* [EXTRACTED TEXT]
-------------------------

Tuesday, 22 August 2017

A brief overview of lens distortion correction

Before I post an article on the details of MTF Mapper's automatic lens distortion correction features, I would like to describe in some detail the lens distortion model adopted by MTF Mapper.

The basics

Radial lens distortion is pretty much as the name suggests: the lens distorts the apparent radial position of an imaged point, relative to its ideal position predicted by the simple pinhole model. The pinhole model tells us that the position of a point in the scene, P(x, y, z) [assumed to be in the camera reference frame], is projected onto the image plane at position p(x, y) as governed by the focal length f, such that
    px = (Px - Cx) * f/(Pz - Cz)
    py = (Py - Cy) * f/(Pz - Cz)
where C(x, y, z) represents the centre of projection of the lens (i.e., the apex of the imaging cone).

We can express the point p(x, y) in polar coordinates as p(r, theta), where r2 = px2 + py2; the angle theta is dropped, since we assume that the radial distortion is symmetrical around the optical axis.

Given this description of the pinhole part of the camera model, we can then model the observed radial position rd as 
    rd = ru * F(ru)

-------------------------

* [DIRECTIVES]
1 – In the lens distortion overview, rewrite the paragraph beginning "We can express the point p(x, y) in polar coordinates" in shorter form, keeping its main facts.
2 – Pick up the lens distortion overview where it stops and keep writing it.
The listing that comes next has no connection to the lens distortion overview.

* [DATASET CONTENT]
-------------------------

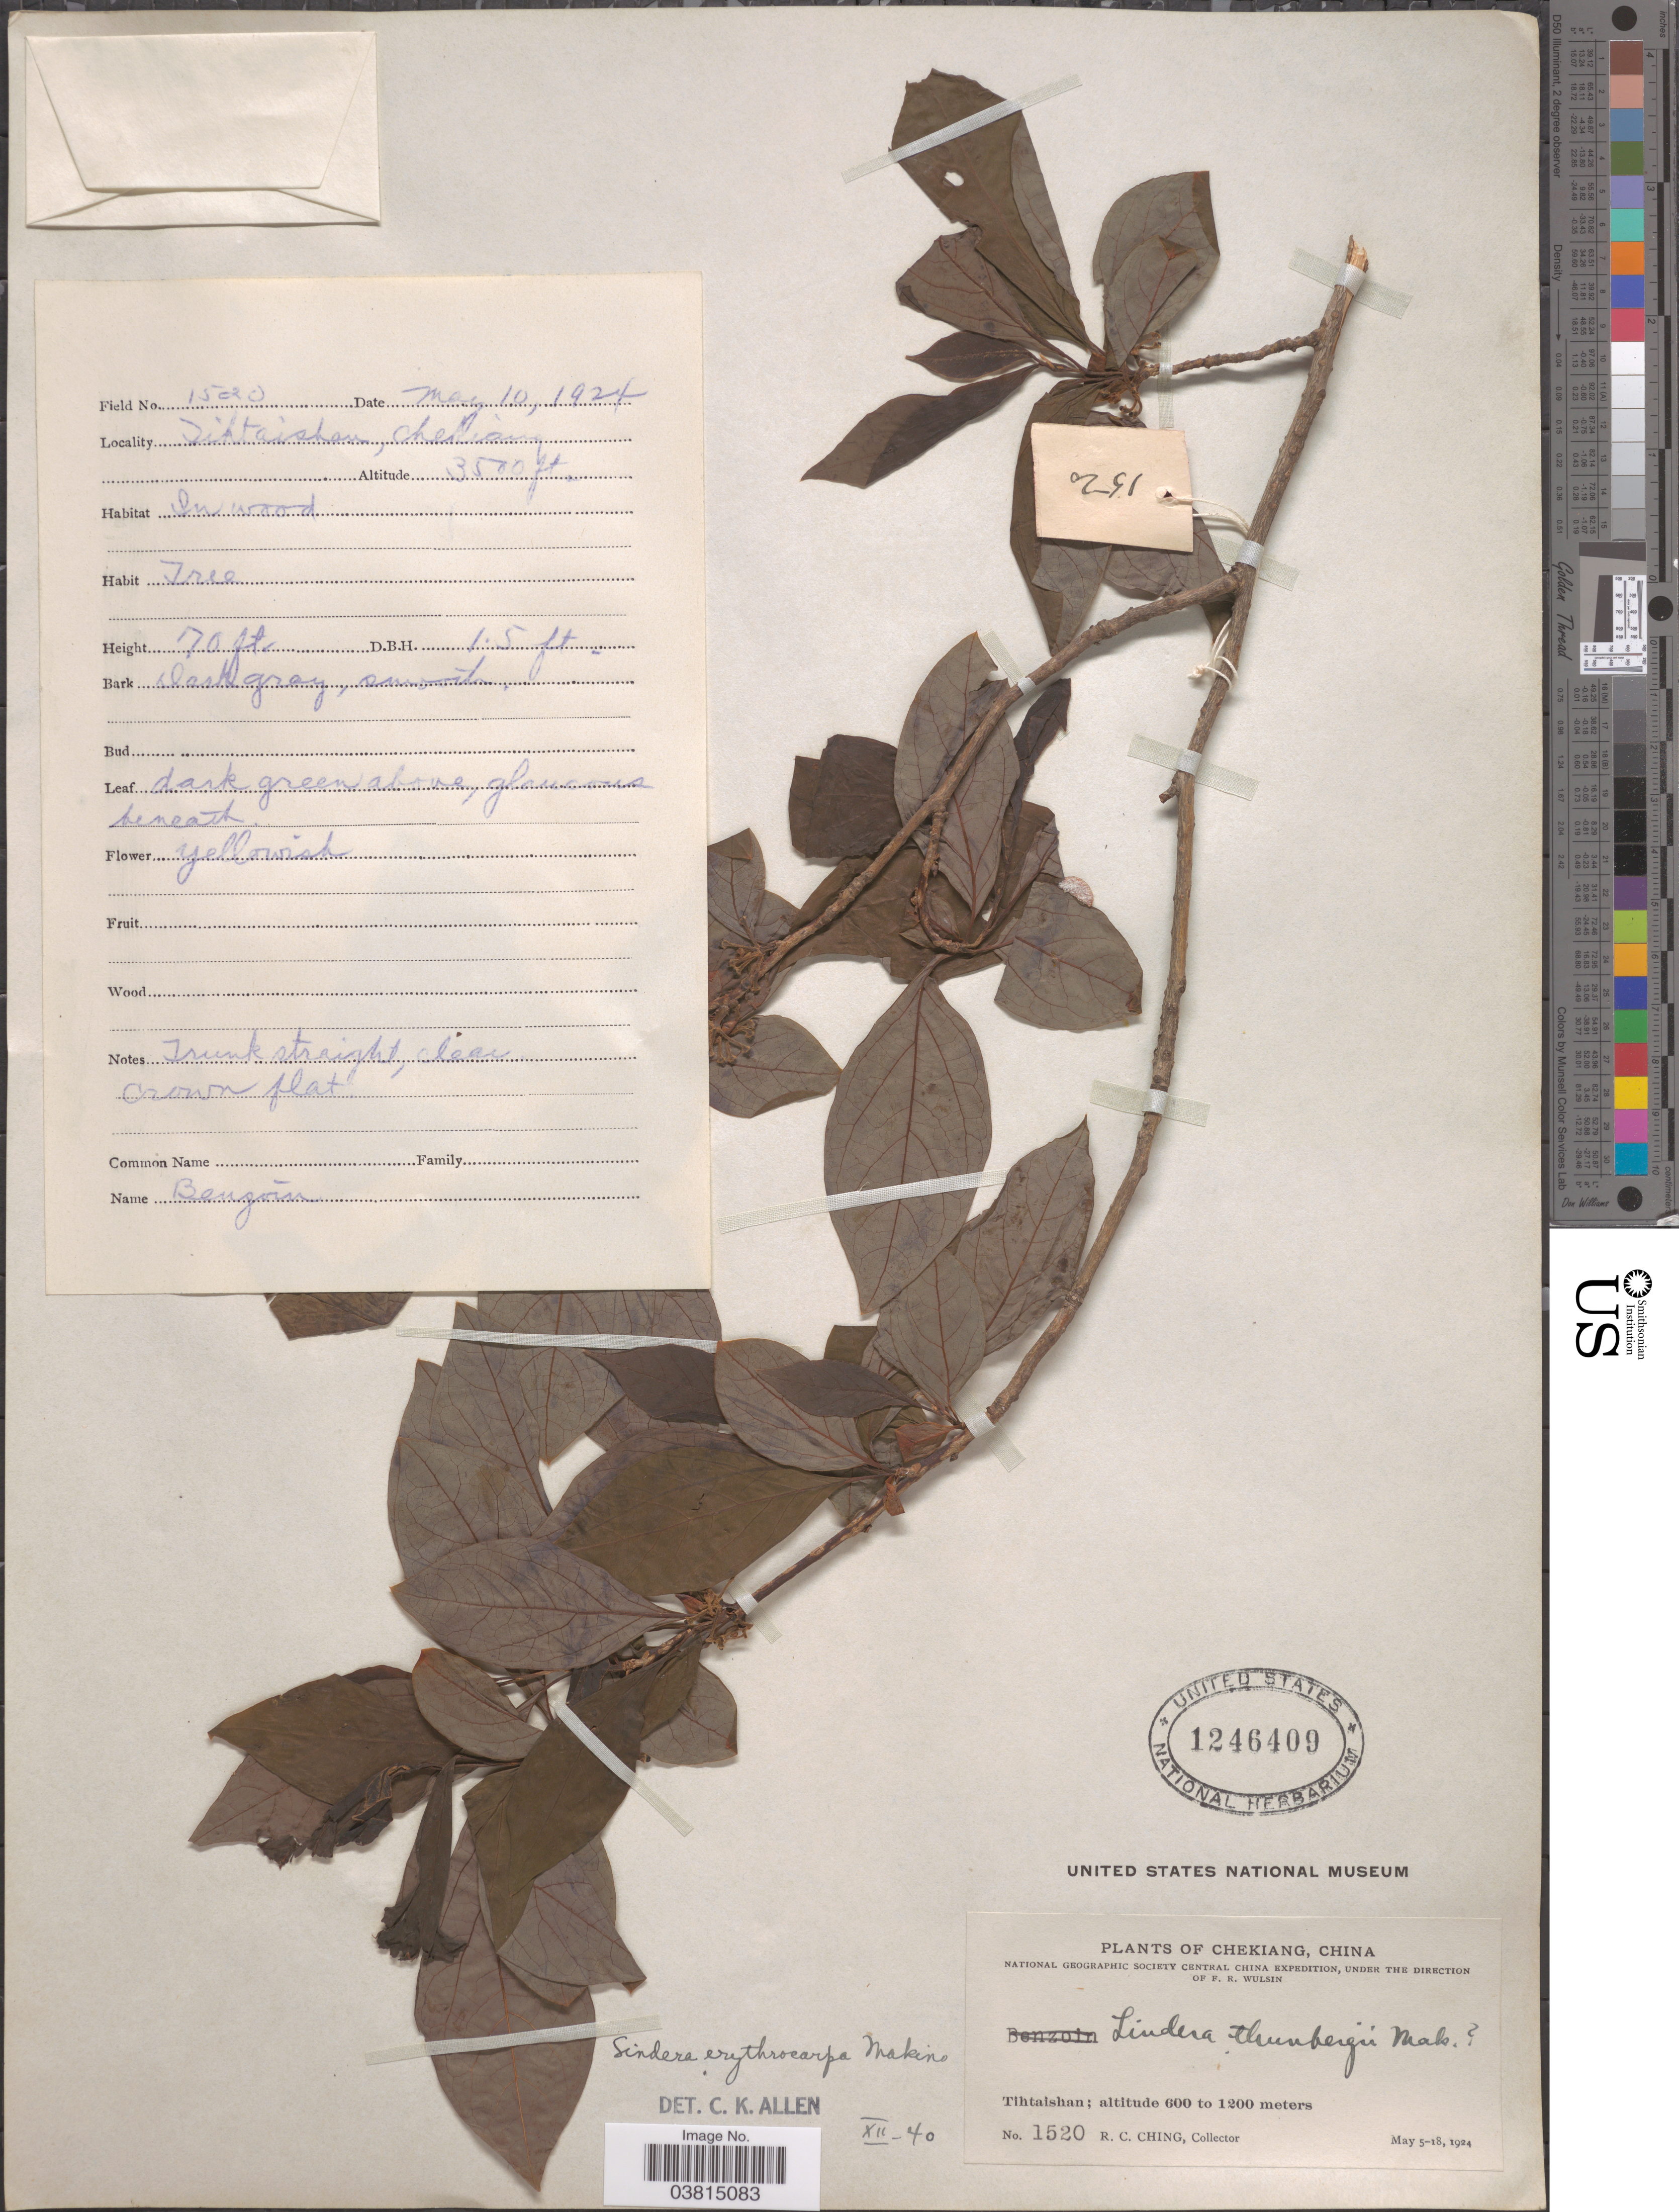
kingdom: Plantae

-------------------------

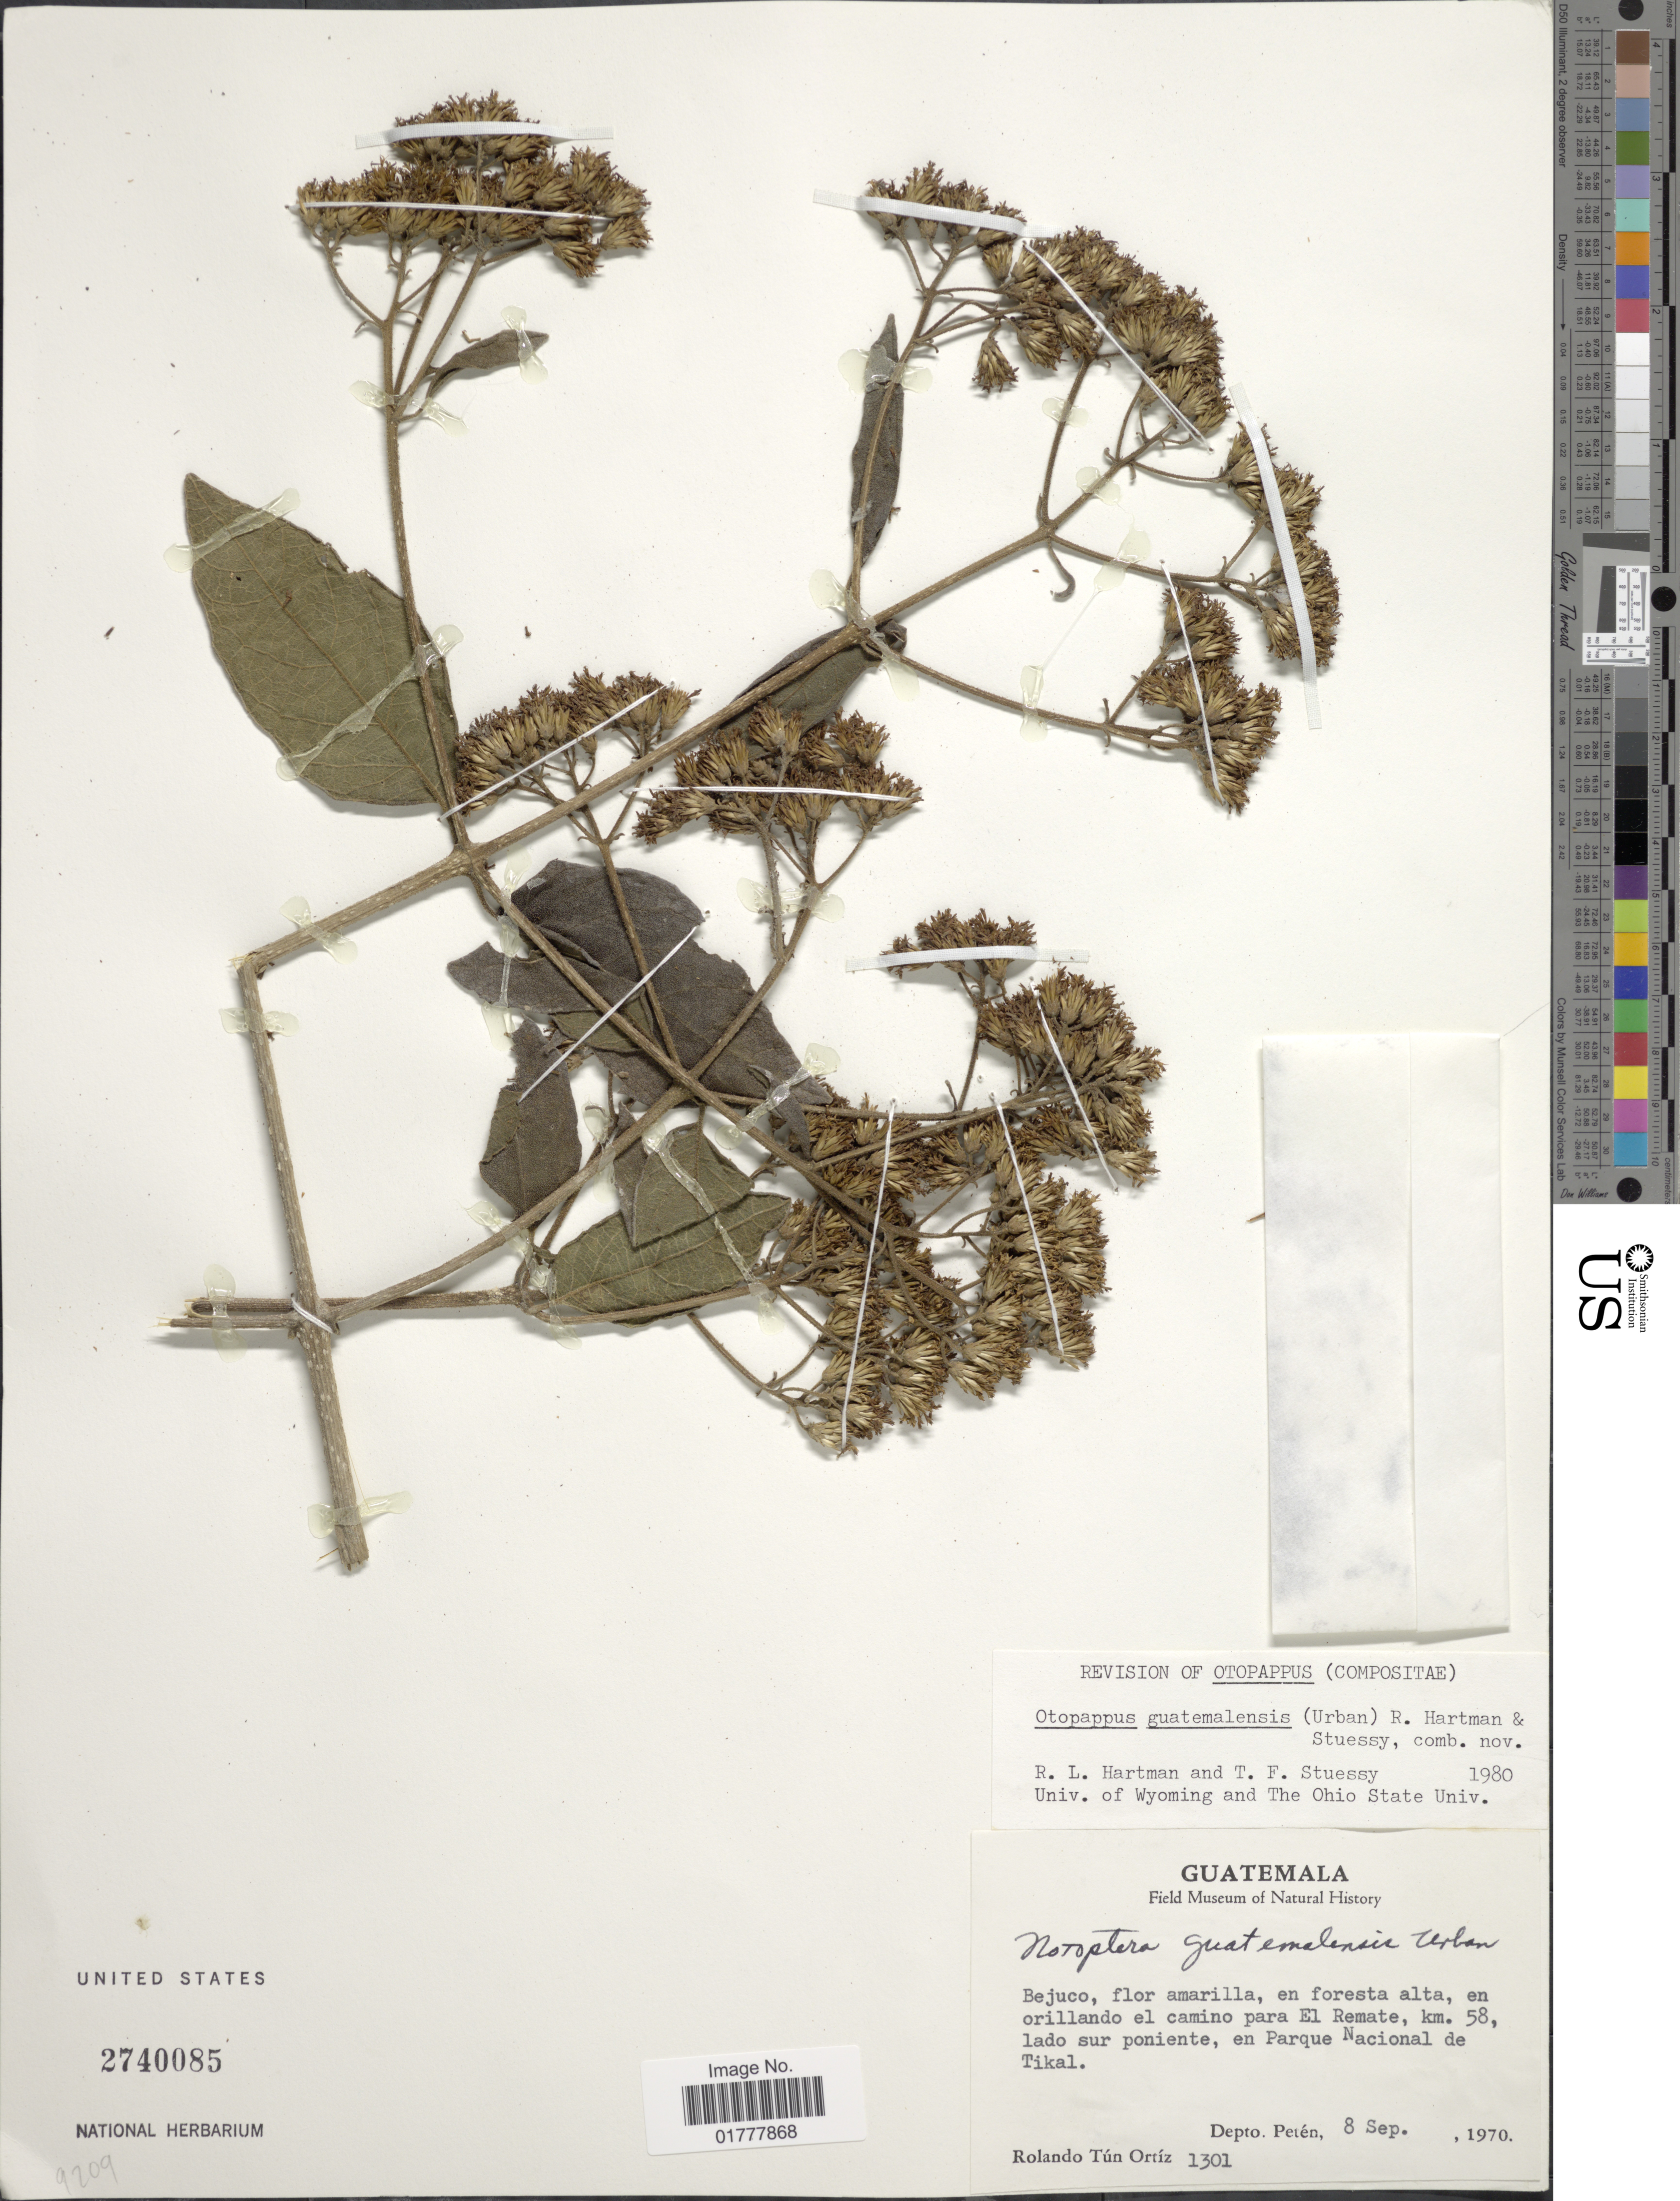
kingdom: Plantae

-------------------------

* [ANSWERS TO THE EXERCISE]
1 – The point p(x, y) can be written in polar form as p(r, theta), with r2 = px2 + py2. Theta is dropped because radial distortion is assumed to be symmetrical around the optical axis.

2 –
where the function F() is some function that describes the distortion, and ru is the undistorted radial position, which we simply called "r" above in the pinhole model.

Popular choices of F() include:
  • Polynomial model (simplified version of Brown's model), with
    F(ru) = 1 + k1 * ru2 + k2 * ru4
  • Division model (extended version of Fitzgibbon's model), with
    F(ru) = 1 / (1 + k1 * ru2 + k2 * ru4)
Note that these models are really just simple approximations to the true radial distortion function of the lens; these simple models persist because they appear to be sufficiently good approximations for practical use.

I happen to prefer the division model, mostly because it is reported in the literature to perform slightly better than the polynomial model [1, 2].

Some examples of radial distortion

Now for some obligatory images of grid lines to illustrate the common types of radial lens distortion we are likely to encounter. First off, the undistorted grid:

Figure 1: What the grid should look like on a pinhole camera
Add some barrel distortion (k1 = -0.3, k2 = 0 using division model) to obtain this:
Figure 2: Barrel distortion, although I think "Surface of an inflated balloon distortion" would be more apt.
Note how the outer corners of our grid lines appear at positions closer to the centre than we saw in the undistorted grid. We can instead move those corners further outwards from where they were in the undistorted grid to obtain pincushion distortion (k1 = 0.3, k2 = 0 using division model):
Figure 3: Pincushion distortion, although I would prefer "inaccurate illustration of gravitationally-induced distortion in space-time".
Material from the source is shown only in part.